• [PROMPT A]:
In the patch series thread, what kernel version did Mike Marshall apply the series on top of before running xfstests?
• [PROMPT B]:
Pick up the patch series thread from the point where it stops.

John Hubbard Aug. 7, 2019, 1:49 a.m. UTC | #1
On 8/6/19 6:32 PM, john.hubbard@gmail.com wrote:
> From: John Hubbard <jhubbard@nvidia.com>
> ...
> 
> John Hubbard (38):
>   mm/gup: add make_dirty arg to put_user_pages_dirty_lock()
...
>  54 files changed, 191 insertions(+), 323 deletions(-)
> 
ahem, yes, apparently this is what happens if I add a few patches while editing
the cover letter... :) 

The subject line should read "00/41", and the list of files affected here is
therefore under-reported in this cover letter. However, the patch series itself is 
intact and ready for submission.

thanks,
Mike Marshall Aug. 30, 2019, 1:29 a.m. UTC | #2
Hi John...

I added this patch series on top of Linux 5.3rc6 and ran
xfstests with no regressions...

Acked-by: Mike Marshall <hubcap@omnibond.com>

-Mike

On Tue, Aug 6, 2019 at 9:50 PM John Hubbard <jhubbard@nvidia.com> wrote:
>
> On 8/6/19 6:32 PM, john.hubbard@gmail.com wrote:
> > From: John Hubbard <jhubbard@nvidia.com>
> > ...
> >
> > John Hubbard (38):
> >   mm/gup: add make_dirty arg to put_user_pages_dirty_lock()
> ...
> >  54 files changed, 191 insertions(+), 323 deletions(-)
> >
> ahem, yes, apparently this is what happens if I add a few patches while editing
> the cover letter... :)
>
> The subject line should read "00/41", and the list of files affected here is
> therefore under-reported in this cover letter. However, the patch series itself is
> intact and ready for submission.
>
> thanks,
> --
> John Hubbard
> NVIDIA
John Hubbard Aug. 30, 2019, 2:21 a.m. UTC | #3
On 8/29/2019 6:29 PM, Mike Marshall wrote:
> Hi John...
> 
> I added this patch series on top of Linux 5.3rc6 and ran
> xfstests with no regressions...
> 
> Acked-by: Mike Marshall <hubcap@omnibond.com>
> 

Hi Mike (and I hope Ira and others are reading as well, because
I'm making a bunch of claims further down),

That's great news, thanks for running that test suite and for
the report and the ACK.

There is an interesting pause right now, due to the fact that
we've made some tentative decisions about gup pinning, that affect
the call sites. A key decision is that only pages that were
requested via FOLL_PIN, will require put_user_page*() to release
them. There are 4 main cases, which were first explained by Jan
Kara and Vlastimil Babka, and are now written up in my FOLL_PIN
patch [1].

So, what that means for this series is that:

1. Some call sites (mlock.c for example, and a lot of the mm/ files
in fact, and more) will not be converted: some of these patches will
get dropped, especially in mm/.

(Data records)
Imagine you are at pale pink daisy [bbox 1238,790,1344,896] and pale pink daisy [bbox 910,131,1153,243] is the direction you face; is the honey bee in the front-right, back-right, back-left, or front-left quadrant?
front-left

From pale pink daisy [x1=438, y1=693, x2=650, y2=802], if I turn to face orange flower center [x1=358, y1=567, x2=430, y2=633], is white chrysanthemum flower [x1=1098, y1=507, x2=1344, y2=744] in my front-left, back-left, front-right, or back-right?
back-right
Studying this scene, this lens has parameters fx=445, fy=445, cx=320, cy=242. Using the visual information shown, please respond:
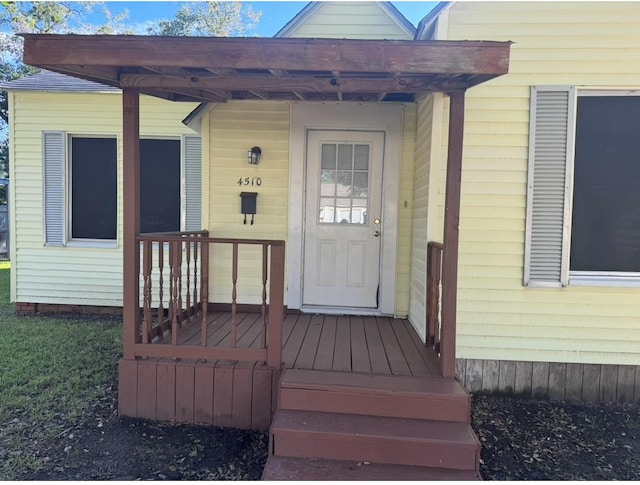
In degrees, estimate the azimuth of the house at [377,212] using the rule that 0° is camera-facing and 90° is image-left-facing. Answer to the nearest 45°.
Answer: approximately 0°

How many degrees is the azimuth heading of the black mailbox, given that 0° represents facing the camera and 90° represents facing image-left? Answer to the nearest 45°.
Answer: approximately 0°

• [RESPONSE AREA A]:
Linux 5.3rc6.

• [RESPONSE AREA B]:
2. Call sites that do DirectIO or RDMA will need to set FOLL_PIN, and
will also need to call put_user_page().

3. Call sites that do RDMA will need to set FOLL_LONGTERM *and* FOLL_PIN,

    3.a. ...and will at least in some cases need to provide a link to a
    vaddr_pin object, and thus back to a struct file*...maybe. Still
    under discussion.

4. It's desirable to keep FOLL_* flags (or at least FOLL_PIN) internal
to the gup() calls. That implies using a wrapper call such as Ira's
vaddr_pin_[user]_pages(), instead of gup(), and vaddr_unpin_[user]_pages()
instead of put_user_page*().

5. We don't want to churn the call sites unnecessarily.

With that in mind, I've taken another pass through all these patches
and narrowed it down to:

     a) 12 call sites that I'd like to convert soon, but even those
        really look cleaner with a full conversion to a wrapper call
        similar to (identical to?) vaddr_pin_[user]_pages(), probably
        just the FOLL_PIN only variant (not FOLL_LONGTERM). That
        wrapper call is not ready yet, though.

     b) Some more call sites that require both FOLL_PIN and FOLL_LONGTERM.
        Definitely will wait to use the wrapper calls for these, because
        they may also require hooking up to a struct file*.

     c) A few more that were already applied, which is fine, because they
        show where to convert, and simplify a few sites anyway. But they'll
        need follow-on changes to, one way or another, set FOLL_PIN.

     d) And of course a few sites whose patches get dropped, as mentioned
        above.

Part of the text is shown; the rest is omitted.